两年后,玄清再度为边关将士请求,极言边关苦寒,劝玄凌“春风”亦该度雁门关。玄凌只是反复沉吟,召他回京述职。

再度见到他,是在春末夏初的时节,因着暑气早生,便早早在太平行宫住下。满苑春光尚未收歇,翻月湖荷花便已美得铺天泻地,红红白白,娇娆得人难舍难分。

灵犀素性喜欢荷花,便牵着我的手一同要去。灵犀极文静,即便喜欢什么也从不大声嚷嚷或哭求,只拿一双水银丸似的明澈双眼定定望着你,叫你心软。

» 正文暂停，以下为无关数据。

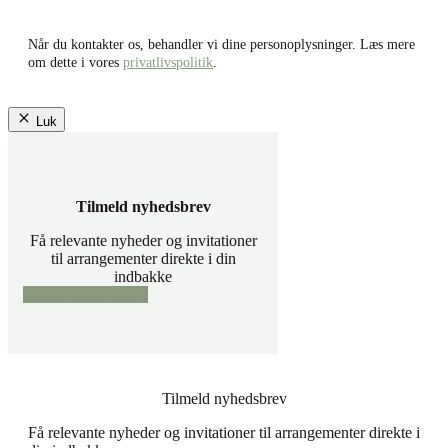
Når du kontakter os, behandler vi dine personoplysninger. Læs mere
om dette i vores
privatlivspolitik
.
Luk
Tilmeld nyhedsbrev
Få relevante nyheder og invitationer
til arrangementer direkte i din
indbakke
Tilmeld nyhedsbrev
Tilmeld nyhedsbrev
Få relevante nyheder og invitationer til arrangementer direkte i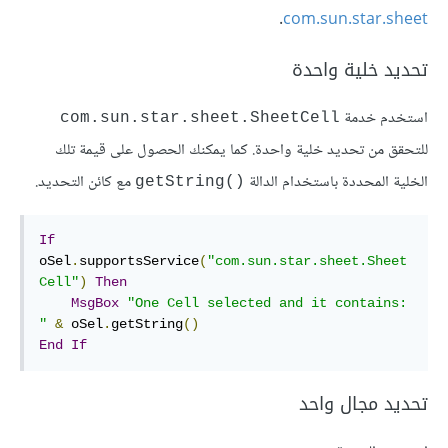
.
com.sun.star.sheet
تحديد خلية واحدة
استخدم خدمة
com.sun.star.sheet.SheetCell
للتحقق من تحديد خلية واحدة. كما يمكنك الحصول على قيمة تلك
الخلية المحددة باستخدام الدالة
مع كائن التحديد.
getString()‎
If
oSel
.
supportsService
(
"com.sun.star.sheet.Sheet
Cell"
)
Then
MsgBox
"One Cell selected and it contains: 
"
&
 oSel
.
getString
()
End
If
تحديد مجال واحد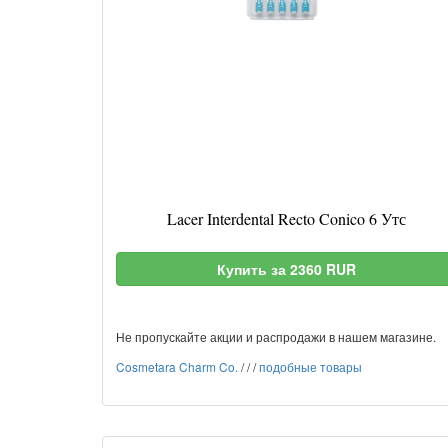
Lacer Interdental Recto Conico 6 Утс
Купить за 2360 RUR
Не пропускайте акции и распродажи в нашем магазине.
Cosmetara Charm Co.
/
/
/
подобные товары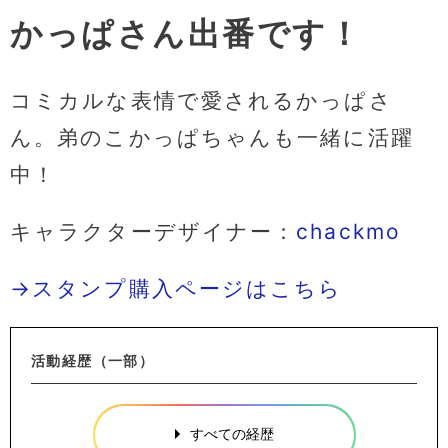
かっぱさん出番です！
コミカルな表情で愛されるかっぱさ
ん。弟のこかっぱちゃんも一緒に活躍
中！
キャラクターデザイナー：
chackmo
→スタンプ購入ページはこちら
活動経歴（一部）
すべての経歴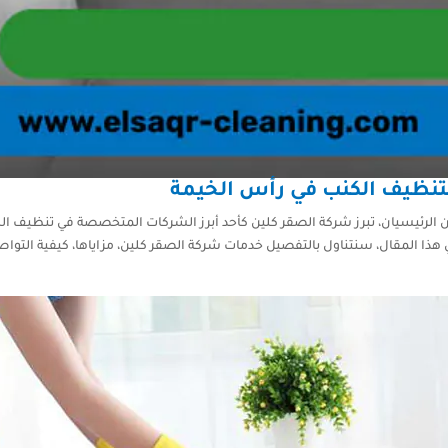
 لتنظيف الكنب في رأس الخيمة
ان الرئيسيان، تبرز شركة الصقر كلين كأحد أبرز الشركات المتخصصة في تنظيف ا
هذا المقال، سنتناول بالتفصيل خدمات شركة الصقر كلين، مزاياها، كيفية التو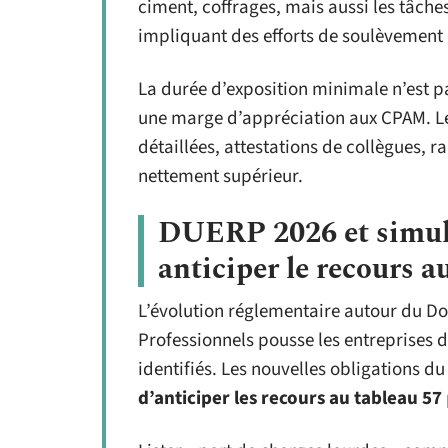
ciment, coffrages, mais aussi les tâch
impliquant des efforts de soulèvement 
La durée d’exposition minimale n’est pa
une marge d’appréciation aux CPAM. Le
détaillées, attestations de collègues, 
nettement supérieur.
DUERP 2026 et simul
anticiper le recours 
L’évolution réglementaire autour du D
Professionnels pousse les entreprises d
identifiés. Les nouvelles obligations d
d’anticiper les recours au tableau 57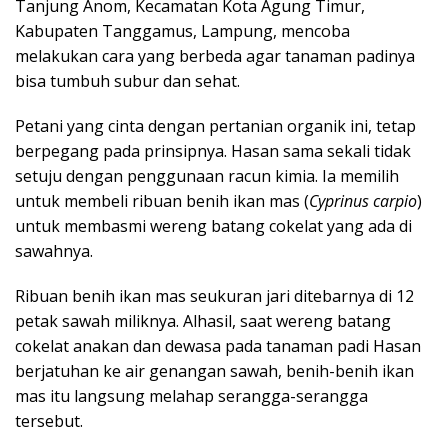
Tanjung Anom, Kecamatan Kota Agung Timur,
Kabupaten Tanggamus, Lampung, mencoba
melakukan cara yang berbeda agar tanaman padinya
bisa tumbuh subur dan sehat.
Petani yang cinta dengan pertanian organik ini, tetap
berpegang pada prinsipnya. Hasan sama sekali tidak
setuju dengan penggunaan racun kimia. Ia memilih
untuk membeli ribuan benih ikan mas (
Cyprinus carpio
)
untuk membasmi wereng batang cokelat yang ada di
sawahnya.
Ribuan benih ikan mas seukuran jari ditebarnya di 12
petak sawah miliknya. Alhasil, saat wereng batang
cokelat anakan dan dewasa pada tanaman padi Hasan
berjatuhan ke air genangan sawah, benih-benih ikan
mas itu langsung melahap serangga-serangga
tersebut.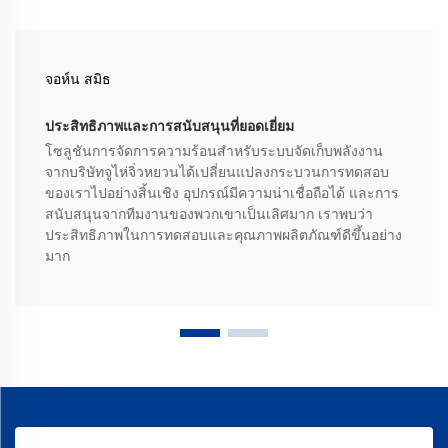
จอห์น สมิธ
ประสิทธิภาพและการสนับสนุนที่ยอดเยี่ยม
โซลูชันการจัดการความร้อนสำหรับระบบจัดเก็บพลังงาน
จากบริษัทจูไห่จิ่วหยวนได้เปลี่ยนแปลงกระบวนการทดสอบ
ของเราไปอย่างสิ้นเชิง อุปกรณ์มีความน่าเชื่อถือได้ และการ
สนับสนุนจากทีมงานของพวกเขาเป็นเลิศมาก เราพบว่า
ประสิทธิภาพในการทดสอบและคุณภาพผลิตภัณฑ์ดีขึ้นอย่าง
มาก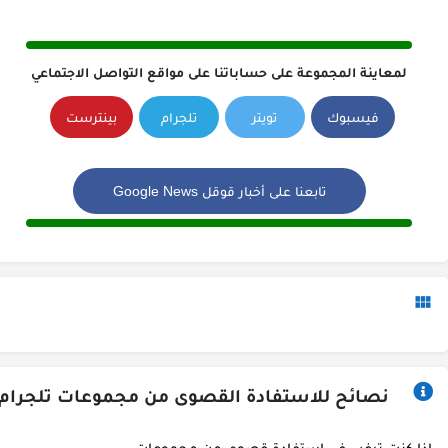
لمعاينة المجموعة على حساباتنا على مواقع التواصل الاجتماعي
فيسبوك
تويتر
تلجرام
بينترست
تابعنا على أخبار قوقل Google News
نصائح للاستفادة القصوى من مجموعات تلجرام
اذا كنت ترغب في استفادة قصوى من مجموعات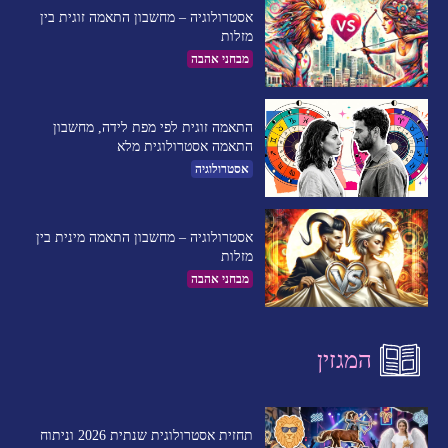
אסטרולוגיה – מחשבון התאמה זוגית בין
מזלות
מבחני אהבה
התאמה זוגית לפי מפת לידה, מחשבון
התאמה אסטרולוגית מלא
אסטרולוגיה
אסטרולוגיה – מחשבון התאמה מינית בין
מזלות
מבחני אהבה
המגזין
תחזית אסטרולוגית שנתית 2026 וניתוח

这一日午后,携了灵犀的手,抱着雪魄缓缓沿翻月湖而行。过了翻月湖上的镜桥便是幽风桥,桥下荷花最盛,极目便是洁白新荷,在翠色初倾的荷盖下开了一蓬又一蓬,如此清新色彩,反比秾艳光华更叫人心旷神愉。偶尔有一只只红蜻蜒轻巧落在枝枝绿叶上,灵犀不由欢喜道:“蜻蜓!红蜻蜓——”

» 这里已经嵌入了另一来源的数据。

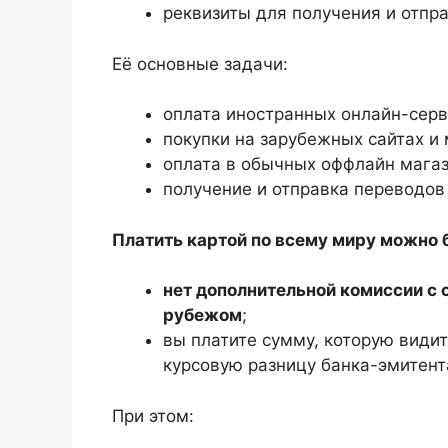
реквизиты для получения и отпр
Её основные задачи:
оплата иностранных онлайн-серв
покупки на зарубежных сайтах и
оплата в обычных оффлайн магаз
получение и отправка переводов 
Платить картой по всему миру можно 
нет дополнительной комиссии с с
рубежом
;
вы платите сумму, которую види
курсовую разницу банка-эмитента
При этом: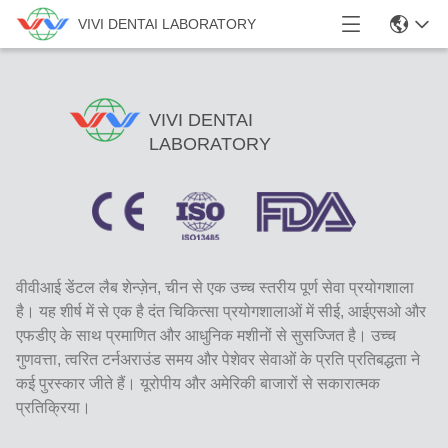
VIVI DENTAI LABORATORY
VIVI DENTAI
LABORATORY
वीवीआई डेंटल लैब शेन्ज़ेन, चीन से एक उच्च स्तरीय पूर्ण सेवा प्रयोगशाला
है। यह शीर्ष में से एक है दंत चिकित्सा प्रयोगशालाओं में सीई, आईएसओ और
एफडीए के साथ प्रमाणित और आधुनिक मशीनों से सुसज्जित है। उच्च
गुणवत्ता, त्वरित टर्नअराउंड समय और पेशेवर सेवाओं के प्रति प्रतिबद्धता ने
कई पुरस्कार जीते हैं। यूरोपीय और अमेरिकी बाजारों से सकारात्मक
प्रतिक्रिया।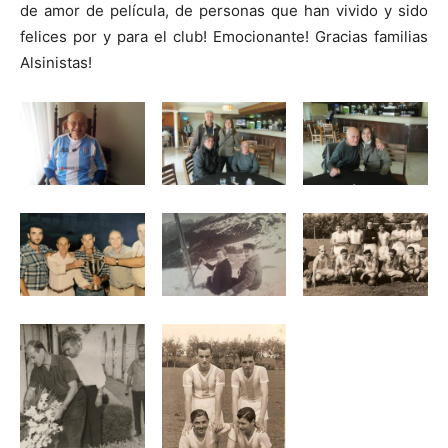
de amor de película, de personas que han vivido y sido
felices por y para el club! Emocionante! Gracias familias
Alsinistas!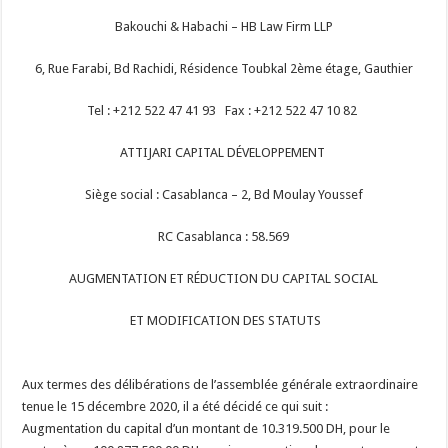
Bakouchi & Habachi – HB Law Firm LLP
6, Rue Farabi, Bd Rachidi, Résidence Toubkal 2ème étage, Gauthier
Tel : +212 522 47 41 93 Fax : +212 522 47 10 82
ATTIJARI CAPITAL DÉVELOPPEMENT
Siège social : Casablanca – 2, Bd Moulay Youssef
RC Casablanca : 58.569
AUGMENTATION ET RÉDUCTION DU CAPITAL SOCIAL
ET MODIFICATION DES STATUTS
Aux termes des délibérations de l’assemblée générale extraordinaire
tenue le 15 décembre 2020, il a été décidé ce qui suit :
Augmentation du capital d’un montant de 10.319.500 DH, pour le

湖光在艳阳下折射出金灿灿的水光耀人眼目,我睁不开眼,只闻到近旁素馨、茉莉、含笑错落绽放,香气沁人,逐渐掩盖了荷香清芬,不觉道:“这里是不该种这些香花的。”

仿佛有声音在近旁了,温和道:“荷花的香气已经足够清怡,再种别的香花,反而乱了气味,不够纯净。”

这样熟悉的语气,在心里轮回了千万次都不止,我几乎能听见自己心跳的声音。他的气息陌生而熟悉,风沙的干涩与金戈铁马冰凉的气息里夹杂着一抹杜若的恬静,我突然觉得心中一松,整颗心前所未有的安稳下来。

我睁开眼,他站在光线的尽头,恍若从云中来。灵犀辨认了片刻,试探着道:“六王叔。”

他弯下腰来,眼睛成了弯弯的两弯新月,笑道:“灵犀这样大了。”

他黑了,亦瘦了,素昔温润的面庞被边境的刚风刮得棱角分明,双眸似凝聚了边地如钩冷月的精锐寒气,更添了几许刚毅。因是入宫,他已经卸下了重甲的生铁之气,只穿了件简单的米白色软绸的长衣,袖口处缀着些许缇色万字刺绣,还未来得及洗去眉眼间的仆仆风尘。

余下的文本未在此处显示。